Lars Wollin, Emeritus Professor of Scandinavian Languages/Swedish, late of Åbo Akademi University, Finland, previously at the universities of Lund, Gothenburg and Uppsala. Resident in Uppsala.
My principal fields of interest are translation studies and the history of language, in both cases applied to Scandinavian and Swedish themes, includimg the interplay of structure and function of written language in different historical periods and literary genres. A key focus has always been the role played by Latin in most stages of the historical development of Swedish. My doctoral dissertation in 1981 dealt with translation from Latin at the late medieval abbey of Vadstena and was based on a model of my own making, designed for the grammatical analysis of the translation process.
Since then, I have chiefly undertaken research in four, partly overlapping, areas:
- The role of translation in the history of the Scandinavian languages (mainly Swedish): in the epic poetry of medieval chivalry and in Bridgettine mysticism and monastic edification; in ancient and Icelandic patriotic narration during the Caroline epoch (the late 17th and early 18th centuries); and in 19th- and 20th-century novels – from classics and Nobel Prize winners to mass-produced popular literature.
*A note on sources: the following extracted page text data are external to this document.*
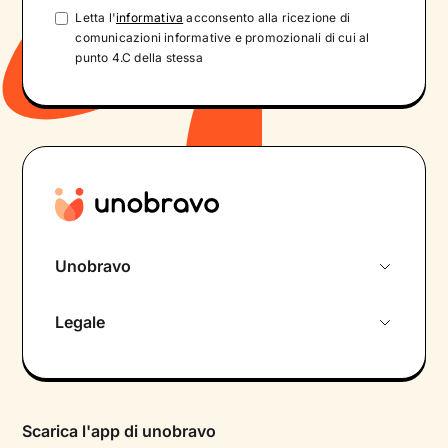
Letta l'
informativa
acconsento alla ricezione di
comunicazioni informative e promozionali di cui al
punto 4.C della stessa
Unobravo
Chi siamo
Legale
Colloquio conoscitivo gratuito
Informativa privacy calendario
Psicologo in chat
Informativa privacy paziente
Psicologi per aree di intervento
Scarica l'app di unobravo
Termini e condizioni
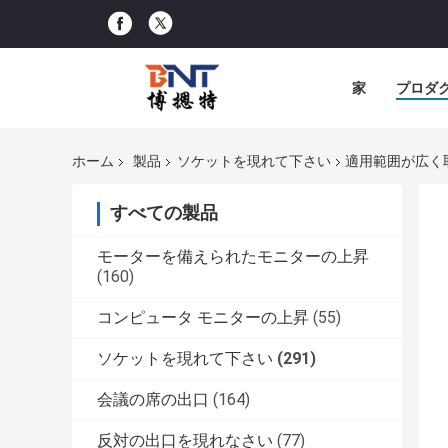
家
プロダ
ホーム
製品
ソケットを現れて下さい
適用範囲が広く
すべての製品
モーターを備えられたモニターの上昇
(160)
コンピュータ モニターの上昇
(55)
ソケットを現れて下さい
(291)
会議の席の出口
(164)
反対の出口を現れなさい
(77)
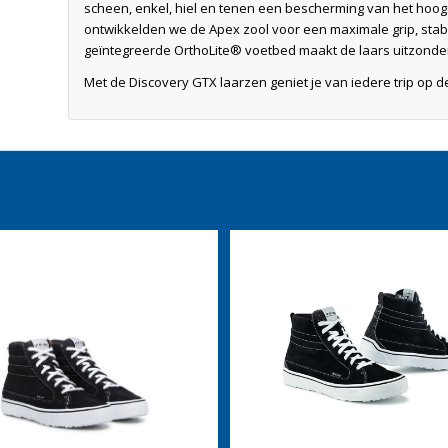
scheen, enkel, hiel en tenen een bescherming van het hoo
ontwikkelden we de Apex zool voor een maximale grip, stabili
geïntegreerde OrthoLite® voetbed maakt de laars uitzonderl
Met de Discovery GTX laarzen geniet je van iedere trip op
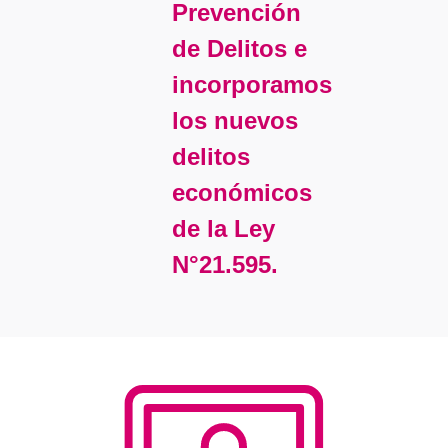
Prevención
de Delitos e
incorporamos
los nuevos
delitos
económicos
de la Ley
N°21.595.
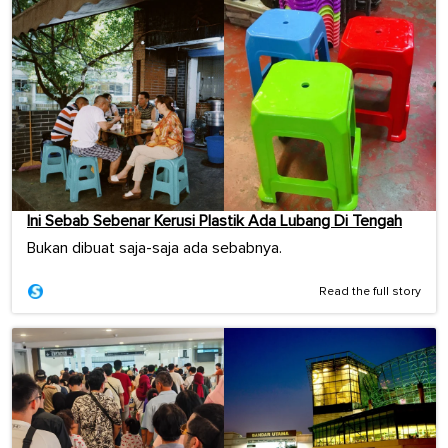
Ini Sebab Sebenar Kerusi Plastik Ada Lubang Di Tengah
Bukan dibuat saja-saja ada sebabnya.
Read the full story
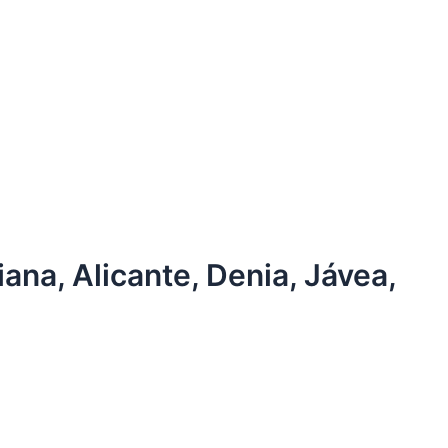
na, Alicante, Denia, Jávea,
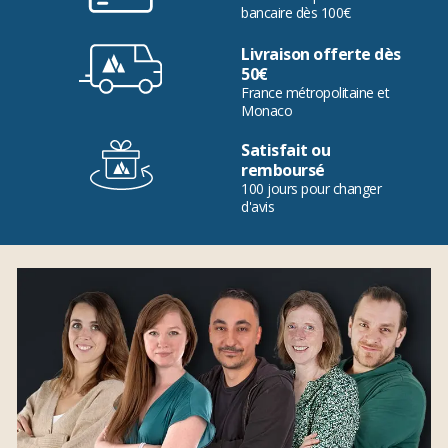
bancaire dès 100€
Livraison offerte dès
50€
France métropolitaine et
Monaco
Satisfait ou
remboursé
100 jours pour changer
d'avis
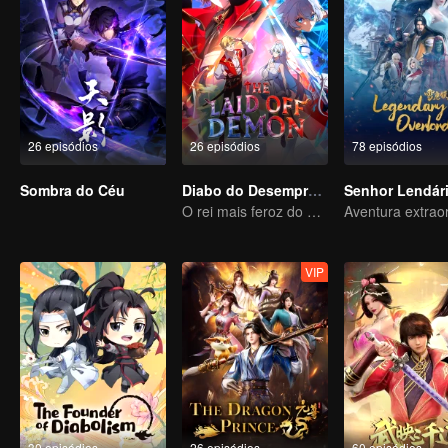
26 episódios
26 episódios
78 episódios
Sombra do Céu
Diabo do Desemprego
Senhor Lendár
O rei mais feroz do mundo demoníaco
VIP
30 episódios
26 episódios
60 episódios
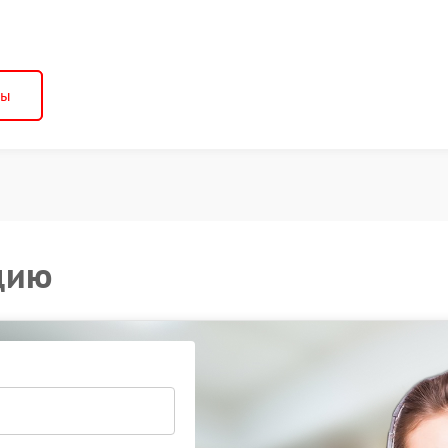
ны
цию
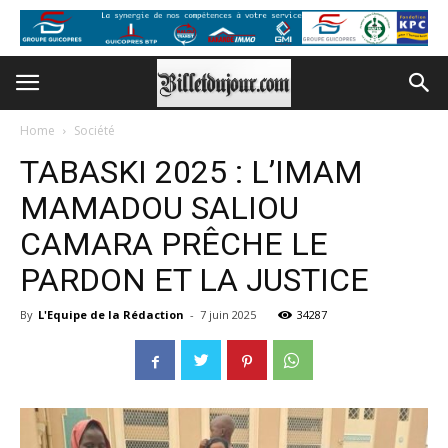
Home
Société
TABASKI 2025 : L’IMAM
MAMADOU SALIOU
CAMARA PRÊCHE LE
PARDON ET LA JUSTICE
By
L'Equipe de la Rédaction
-
7 juin 2025
34287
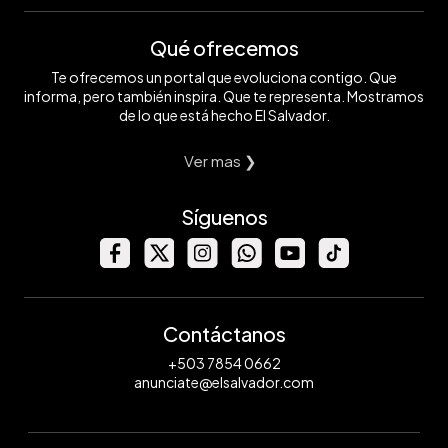
Qué ofrecemos
Te ofrecemos un portal que evoluciona contigo. Que
informa, pero también inspira. Que te representa. Mostramos
de lo que está hecho El Salvador.
Ver mas ❯
Síguenos
Contáctanos
+503 7854 0662
anunciate@elsalvador.com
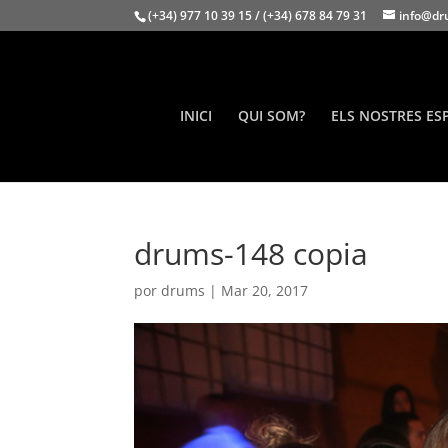
(+34) 977 10 39 15 / (+34) 678 84 79 31
info@dr
INICI
QUI SOM?
ELS NOSTRES ES
drums-148 copia
por
drums
|
Mar 20, 2017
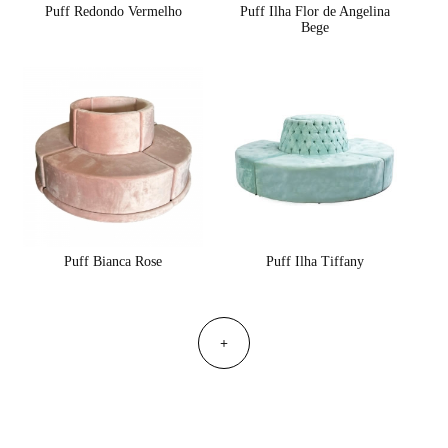
Puff Redondo Vermelho
Puff Ilha Flor de Angelina
Bege
Puff Bianca Rose
Puff Ilha Tiffany
+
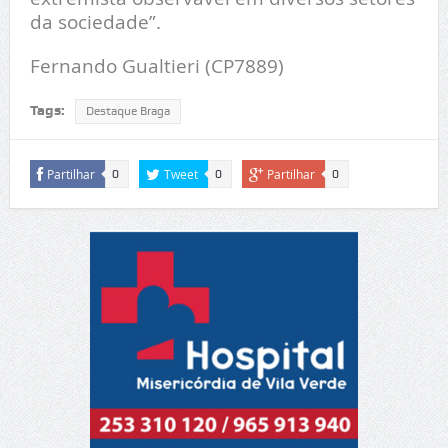
da sociedade”.
Fernando Gualtieri (CP7889)
Tags:
Destaque Braga
Partilhar
Tweet
Partilhar
0
0
0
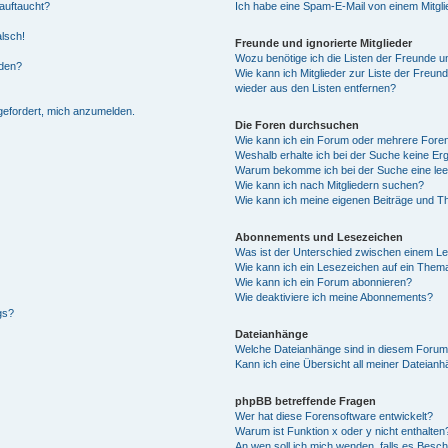
auftaucht?
Ich habe eine Spam-E-Mail von einem Mitgli
alsch!
Freunde und ignorierte Mitglieder
Wozu benötige ich die Listen der Freunde un
rden?
Wie kann ich Mitglieder zur Liste der Freund
wieder aus den Listen entfernen?
fgefordert, mich anzumelden.
Die Foren durchsuchen
Wie kann ich ein Forum oder mehrere For
Weshalb erhalte ich bei der Suche keine Er
Warum bekomme ich bei der Suche eine lee
Wie kann ich nach Mitgliedern suchen?
Wie kann ich meine eigenen Beiträge und T
Abonnements und Lesezeichen
Was ist der Unterschied zwischen einem L
Wie kann ich ein Lesezeichen auf ein Them
Wie kann ich ein Forum abonnieren?
Wie deaktiviere ich meine Abonnements?
gs?
Dateianhänge
Welche Dateianhänge sind in diesem Forum
Kann ich eine Übersicht all meiner Dateian
phpBB betreffende Fragen
Wer hat diese Forensoftware entwickelt?
Warum ist Funktion x oder y nicht enthalten
An wen soll ich mich wenden, falls es Besc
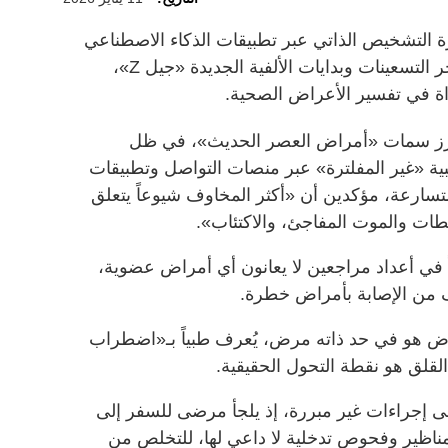
رة التشخيص الذاتي عبر تطبيقات الذكاء الاصطناعي
تنتشر بين فئة الشباب من مواليد أواخر التسعينات وبدايات الألفية الجديدة «جيل Z»،
داة في تفسير الأعراض الصحية.
أبرز سمات «أمراض العصر الحديث»، في ظل
بية «غير المفلترة» عبر منصات التواصل وتطبيقات
تسارعة، مؤكدين أن «أكثر المخاوف شيوعاً يتعلق
طات والموت المفاجئ، والاكتئاب».
تاً في أعداد مراجعين لا يعانون أي أمراض عضوية،
ف من الإصابة بأمراض خطرة.
ض هو في حد ذاته مرض، يُعرف طبياً بـ«اضطراب
لقلق هو نقطة التحول الحقيقية.
ى إجراءات غير مبررة، إذ يلجأ مرضى للسفر إلى
مناظير وفحوص تدخلية لا داعي لها، للتخلص من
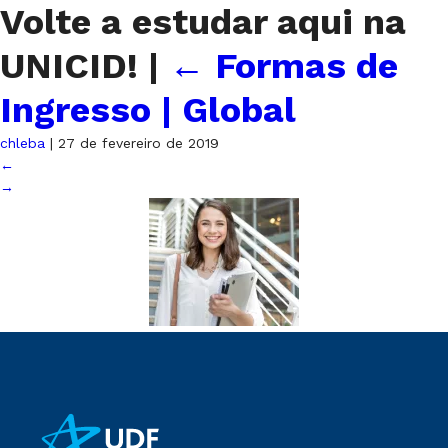
Volte a estudar aqui na
UNICID!
|
←
Formas de
Ingresso | Global
chleba
|
27 de fevereiro de 2019
←
→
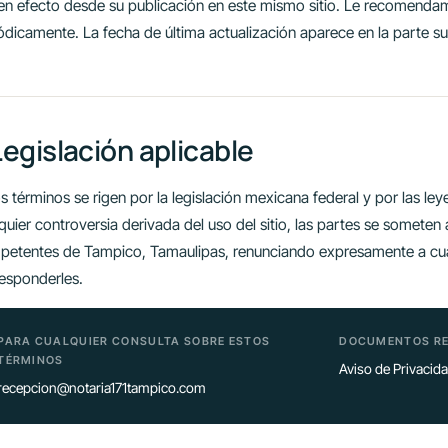
en efecto desde su publicación en este mismo sitio. Le recomenda
ódicamente. La fecha de última actualización aparece en la parte su
Legislación aplicable
s términos se rigen por la legislación mexicana federal y por las le
quier controversia derivada del uso del sitio, las partes se someten a
etentes de Tampico, Tamaulipas, renunciando expresamente a cual
esponderles.
PARA CUALQUIER CONSULTA SOBRE ESTOS
DOCUMENTOS R
TÉRMINOS
Aviso de Privacid
recepcion@notaria171tampico.com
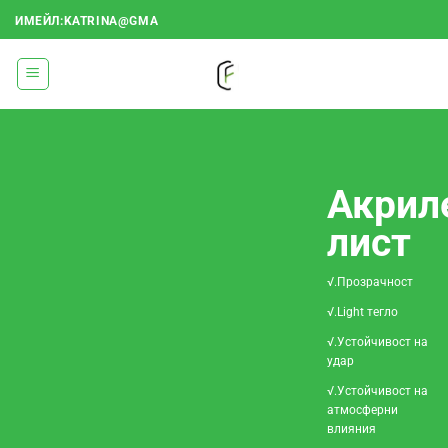
Преминаване
ИМЕЙЛ:KATRINA@GMA
към
съдържанието
Акрил
лист
√.Прозрачност
√.Light тегло
√.Устойчивост на
удар
√.Устойчивост на
атмосферни
влияния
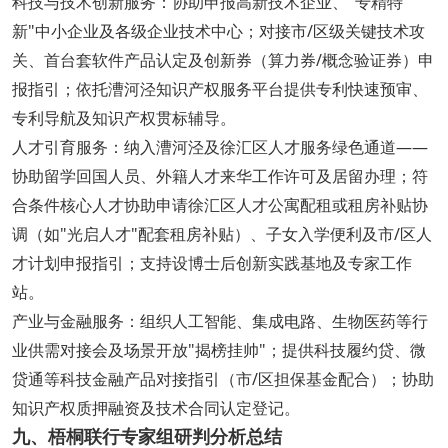
科技与技术创新服务：协助申报高新技术企业、"专精特
新"中小企业及各级企业技术中心；对接市/区级关键技术攻
关、首台套软件产品认定及创新券（算力券/概念验证券）申
报指引；依托漕河泾知识产权服务平台提供专利快速预审、
专利导航及知识产权贯标辅导。
人才引育服务：纳入漕河泾及徐汇区人才服务绿色通道——
协助留学回国人员、外籍人才来华工作许可及居留办理；符
合条件核心人才协助申请徐汇区人才公寓配租或租房补贴协
调（如"光启人才"配套租房补贴）、子女入学便利及市/区人
才计划申报指引；支持设博士后创新实践基地及专家工作
站。
产业与金融服务：组织人工智能、集成电路、生物医药等行
业供需对接会及场景开放"揭榜挂帅"；提供科技履约贷、微
贷通等科技金融产品对接指引（市/区担保基金配合）；协助
知识产权质押融资及技术合同认定登记。
九、梧桐联行专家组研判分析总结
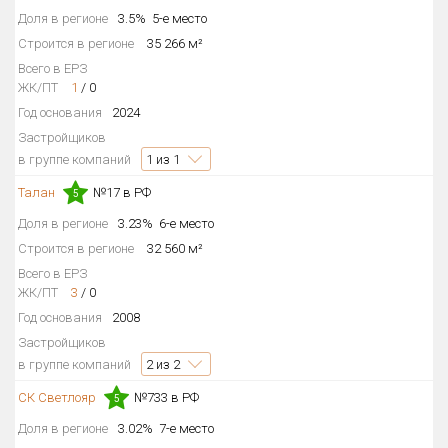
Доля в регионе
3.5%
5-е место
Квартир, апартаментов,
блоков в БД
5 455 из 5 455
Строится в регионе
35 266 м²
Всего в ЕРЗ
ЖК/ПТ
1
/
0
Год основания
2024
Застройщиков
в группе компаний
1
из 1
Талан
№17 в РФ
5
Доля в регионе
3.23%
6-е место
Строится в регионе
32 560 м²
Всего в ЕРЗ
ЖК/ПТ
3
/
0
Год основания
2008
Застройщиков
в группе компаний
2
из 2
СК Светлояр
№733 в РФ
5
Доля в регионе
3.02%
7-е место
- Scandinavian and Swedish medieval philology: the linguistic character and mutual relations of Old Swedish (in some cases Old Norse and Latin) textual sources.
- The history of Swedish philology and linguistics: the first grammars of Swedish and the first descriptions of dialects in the 17th and 18th centuries; the early development of Scandinavian philology as an academic discipline in Sweden.
- The Danish and Swedish Reformers’ translation of the Holy Bible into the contemporary vernaculars, carried out in the second quarter of the 16th century.
The fourth area has dominated my research-work since 2015. The monograph The humanist Bible Project. Translating the Scriptures in the Scandinavian Reformation appeared in 2024 (in Swedish, with an English Summary).